Lovely flower! I prefer the white background as the black one washes out the white in the petals a bit.


----------



## Cheyenne (Nov 5, 2012)

Finally, some more breeding for whitish phrags. I know that it is hard to achieve, but I like them alot. What is the cross by the way? I wish someone would continue with this breeding and use more of the saint queen flavum that were whitish. Nice flower.


----------



## NYEric (Nov 5, 2012)

Beautiful, thanks for sharing. 

=boisserianum x schlimii.

Marilyn LeDoux, Bill Gouldner, Terry Root and J.P. Faust have all done breeding for pale/light phrag hybrids.


----------



## wjs2nd (Nov 5, 2012)

Very nice. I like the white background too! Any whole plant pictures?


----------



## TDT (Nov 5, 2012)

Gorgeous flower! I really like the white background.


----------



## Hera (Nov 5, 2012)

Love the white! Love the shape. Send one to me please:drool:


----------



## SlipperKing (Nov 5, 2012)

Nice clone Chuck. Cheyenne this is a really old cross, made in 1891 but rarely seen these days. Whether this cross has been used in further breeding would be a good question. Earl from OrchidBabies wanted to try white Phrag breeding. Haven't heard whether he ever got anywhere with it.


----------



## bullsie (Nov 5, 2012)

Fabulous!

My Phrag Sara Beth (Magdalene Rose x schlimii) is like this. A very pretty white with a hint of color on the lip. Love these whites


----------



## Paph_LdyMacBeth (Nov 5, 2012)

Oh wow what a beautiful Phrag! I too am surprised this one isn't seen more often.
Your photographs are beautiful 

Sent from my BlackBerry 9300 using Tapatalk


----------



## Chuck (Nov 5, 2012)

wjs2nd said:


> Very nice. I like the white background too! Any whole plant pictures?



Your wish is my command.


----------



## Chuck (Nov 5, 2012)

bullsie said:


> Fabulous!
> 
> My Phrag Sara Beth (Magdalene Rose x schlimii) is like this. A very pretty white with a hint of color on the lip. Love these whites



This clone of Cleola starts out fairly pink and gradually fades to near white as it ages. This flower is over a week old so it will get a little whiter before it drops but it always retains some pink in the pouch and edges of the petals.


----------



## SlipperFan (Nov 5, 2012)

Look at those roots!



nikv said:


> Lovely flower! I prefer the white background as the black one washes out the white in the petals a bit.

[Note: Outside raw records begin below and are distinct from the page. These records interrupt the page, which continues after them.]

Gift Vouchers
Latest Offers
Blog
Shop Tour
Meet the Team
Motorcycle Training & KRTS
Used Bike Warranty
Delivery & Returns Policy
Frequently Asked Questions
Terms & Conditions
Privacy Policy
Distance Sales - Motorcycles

It's not the black background that washes out the whites, it is that the photo is overexposed. The one on the white background is spot on.

It's a beautiful flower -- i'm definitely in love with white and pale pink Phrags.


----------



## Dido (Nov 6, 2012)

A great plant and nice flower


----------



## Shiva (Nov 6, 2012)

This one is around the top of my wanted list. I love it.


----------



## Susie11 (Nov 6, 2012)

Nice.


----------



## wjs2nd (Nov 6, 2012)

Wow, very impressive plant!


----------



## phrag guy (Nov 6, 2012)

very nice, great to see this old cross


----------



## eaborne (Nov 6, 2012)

A unique white!


----------



## Erythrone (Nov 6, 2012)

Very nice!


----------



## Yoyo_Jo (Nov 6, 2012)

Oh man, I would like to own that. :smitten:

It's beautiful Chuck!


----------